=== Aim of the exercise ===
Reproduce all of the data below verbatim, leaving out the pictures.

=== Material provided ===
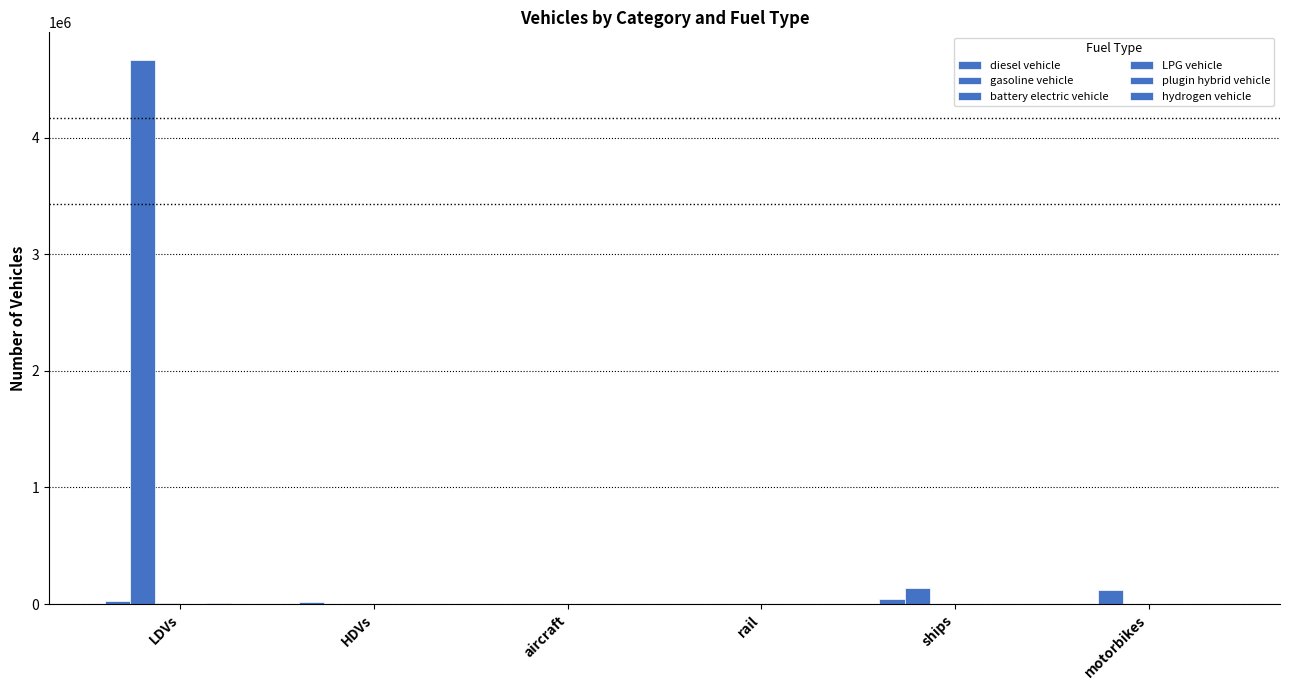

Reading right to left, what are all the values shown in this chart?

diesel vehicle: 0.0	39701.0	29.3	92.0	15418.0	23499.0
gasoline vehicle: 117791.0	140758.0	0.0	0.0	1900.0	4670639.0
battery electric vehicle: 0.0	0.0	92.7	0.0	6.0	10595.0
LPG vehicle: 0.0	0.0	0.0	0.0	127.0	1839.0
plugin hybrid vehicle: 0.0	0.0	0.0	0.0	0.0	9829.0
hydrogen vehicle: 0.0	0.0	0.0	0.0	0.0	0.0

=== Solution to this task ===
Reading right to left, what are all the values shown in this chart?

diesel vehicle: 0.0	39701.0	29.3	92.0	15418.0	23499.0
gasoline vehicle: 117791.0	140758.0	0.0	0.0	1900.0	4670639.0
battery electric vehicle: 0.0	0.0	92.7	0.0	6.0	10595.0
LPG vehicle: 0.0	0.0	0.0	0.0	127.0	1839.0
plugin hybrid vehicle: 0.0	0.0	0.0	0.0	0.0	9829.0
hydrogen vehicle: 0.0	0.0	0.0	0.0	0.0	0.0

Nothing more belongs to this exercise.